• Job: Pull out every line in the material below that contains the string "players", and copy each one in full.

• The data:
++++++++
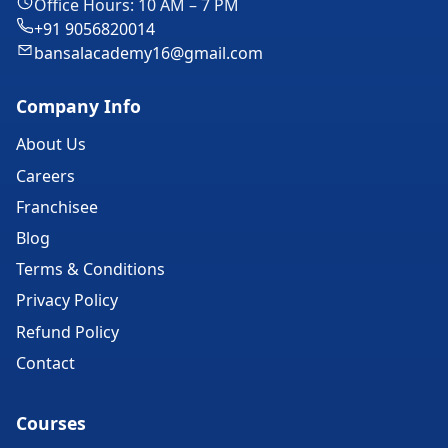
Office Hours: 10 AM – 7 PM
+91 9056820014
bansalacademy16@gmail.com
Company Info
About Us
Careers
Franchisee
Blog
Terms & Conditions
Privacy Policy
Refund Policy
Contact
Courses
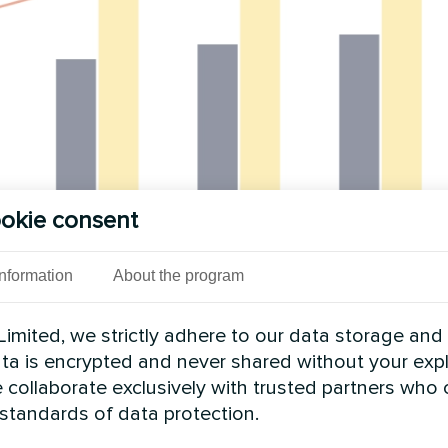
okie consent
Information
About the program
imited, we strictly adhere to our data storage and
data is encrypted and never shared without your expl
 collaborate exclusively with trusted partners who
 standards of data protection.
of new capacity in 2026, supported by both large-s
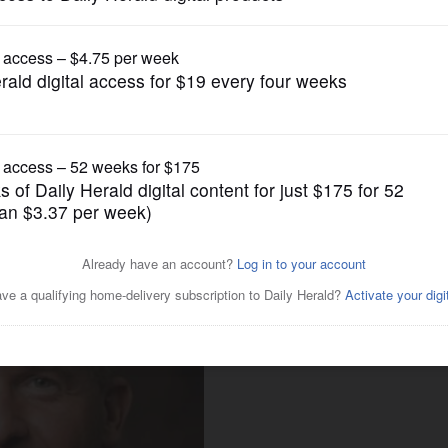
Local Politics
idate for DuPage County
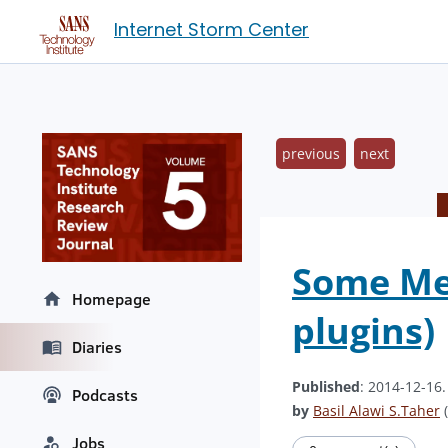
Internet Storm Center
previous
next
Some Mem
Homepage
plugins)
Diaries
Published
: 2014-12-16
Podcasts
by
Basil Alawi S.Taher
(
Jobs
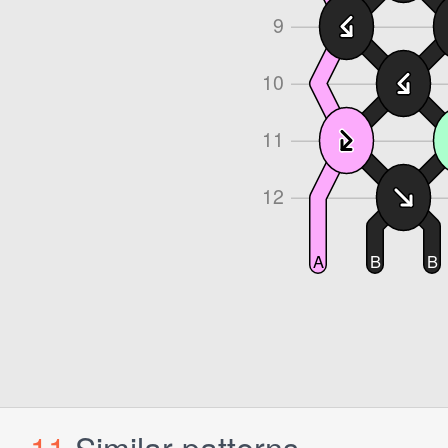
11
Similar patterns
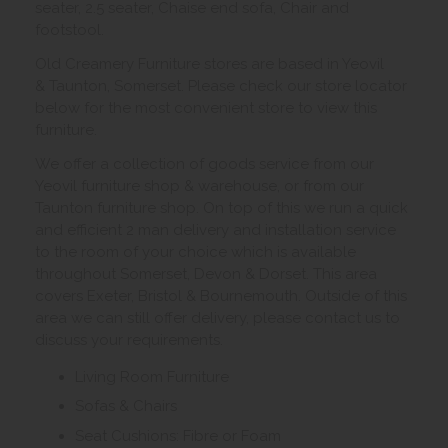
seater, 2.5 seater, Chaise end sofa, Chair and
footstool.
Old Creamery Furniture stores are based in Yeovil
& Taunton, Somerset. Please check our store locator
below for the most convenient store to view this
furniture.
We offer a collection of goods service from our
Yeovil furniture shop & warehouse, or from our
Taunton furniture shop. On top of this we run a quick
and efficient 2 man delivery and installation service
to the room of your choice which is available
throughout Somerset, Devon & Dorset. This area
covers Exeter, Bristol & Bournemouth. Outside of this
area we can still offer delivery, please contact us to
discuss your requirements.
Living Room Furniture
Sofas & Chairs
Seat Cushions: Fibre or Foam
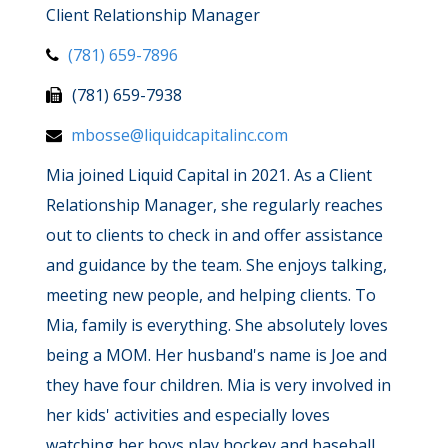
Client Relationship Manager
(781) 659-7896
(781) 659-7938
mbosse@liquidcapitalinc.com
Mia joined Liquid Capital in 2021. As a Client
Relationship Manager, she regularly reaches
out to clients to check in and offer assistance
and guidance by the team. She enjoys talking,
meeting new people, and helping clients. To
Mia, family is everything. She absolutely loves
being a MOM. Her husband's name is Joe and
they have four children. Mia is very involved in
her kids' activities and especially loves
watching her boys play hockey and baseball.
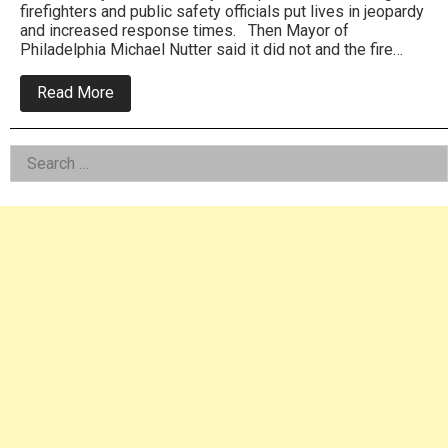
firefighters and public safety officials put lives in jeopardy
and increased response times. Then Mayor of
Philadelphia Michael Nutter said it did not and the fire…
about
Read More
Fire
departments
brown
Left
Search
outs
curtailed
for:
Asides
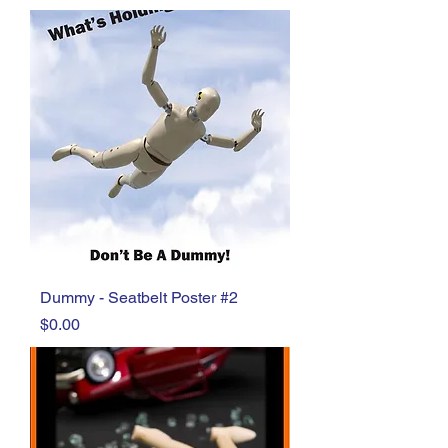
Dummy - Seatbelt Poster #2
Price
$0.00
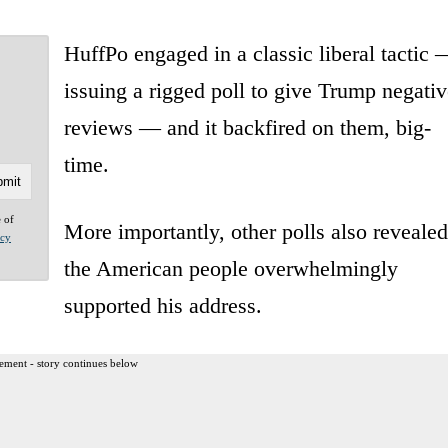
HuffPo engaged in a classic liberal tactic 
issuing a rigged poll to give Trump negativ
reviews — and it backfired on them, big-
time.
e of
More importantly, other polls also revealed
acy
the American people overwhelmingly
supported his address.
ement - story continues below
++++++++
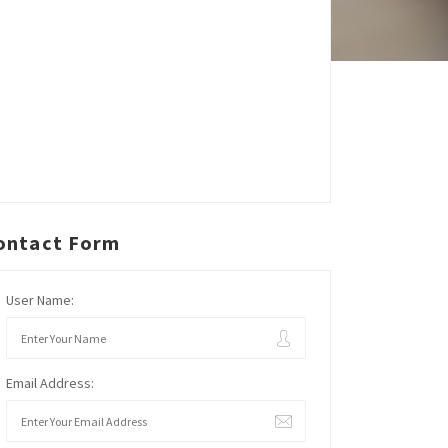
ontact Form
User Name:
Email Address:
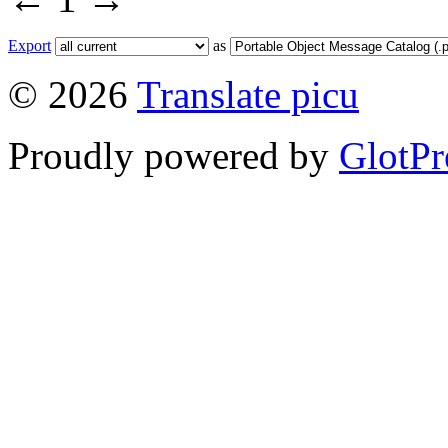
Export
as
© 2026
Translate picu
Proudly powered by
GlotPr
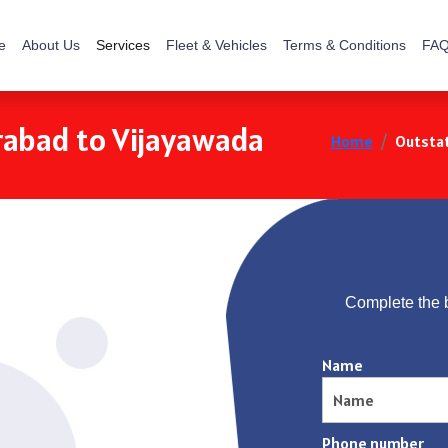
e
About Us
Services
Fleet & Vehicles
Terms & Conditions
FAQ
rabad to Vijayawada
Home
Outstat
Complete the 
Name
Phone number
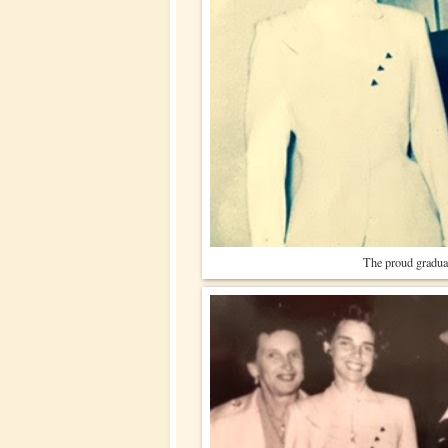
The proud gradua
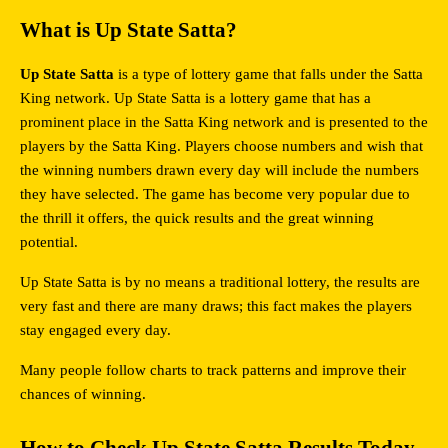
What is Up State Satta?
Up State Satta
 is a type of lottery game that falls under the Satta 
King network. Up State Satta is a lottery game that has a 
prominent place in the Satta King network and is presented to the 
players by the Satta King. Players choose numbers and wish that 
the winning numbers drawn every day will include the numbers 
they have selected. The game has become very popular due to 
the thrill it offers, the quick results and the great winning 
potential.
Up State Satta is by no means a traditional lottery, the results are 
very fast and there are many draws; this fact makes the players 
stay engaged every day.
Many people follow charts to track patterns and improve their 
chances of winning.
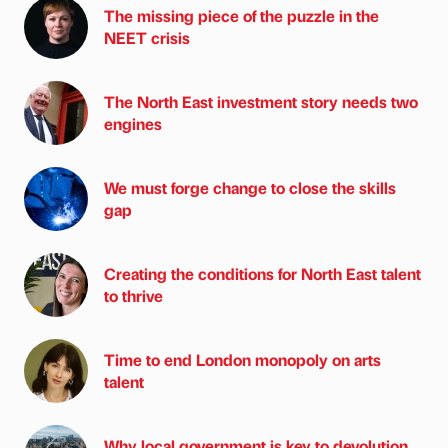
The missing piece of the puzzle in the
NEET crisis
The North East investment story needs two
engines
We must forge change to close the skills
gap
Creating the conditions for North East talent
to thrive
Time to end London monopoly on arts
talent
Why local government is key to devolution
++++++++
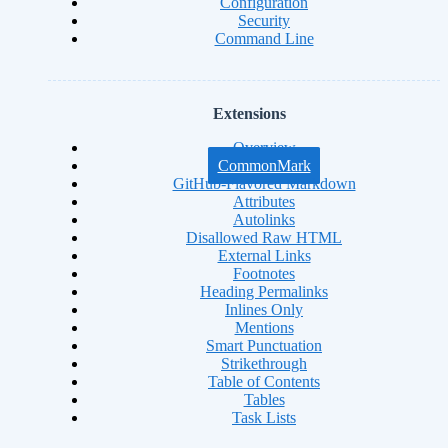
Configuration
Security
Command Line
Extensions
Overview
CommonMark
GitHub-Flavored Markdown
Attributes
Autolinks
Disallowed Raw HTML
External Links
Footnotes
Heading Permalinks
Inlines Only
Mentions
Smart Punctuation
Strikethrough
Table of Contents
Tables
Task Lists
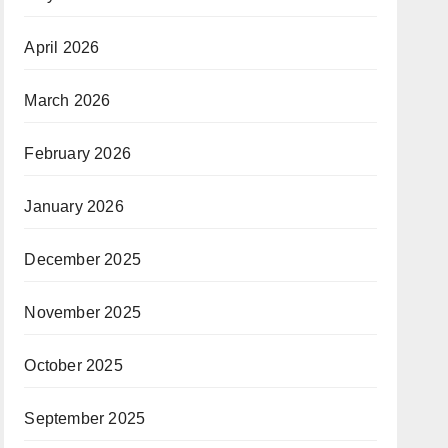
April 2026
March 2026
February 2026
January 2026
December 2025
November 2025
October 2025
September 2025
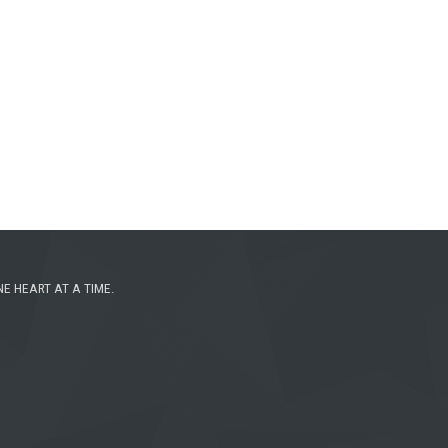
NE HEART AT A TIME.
++++++++
• Problem solution:
players by the Satta King. Players choose numbers and wish that 
very fast and there are many draws; this fact makes the players 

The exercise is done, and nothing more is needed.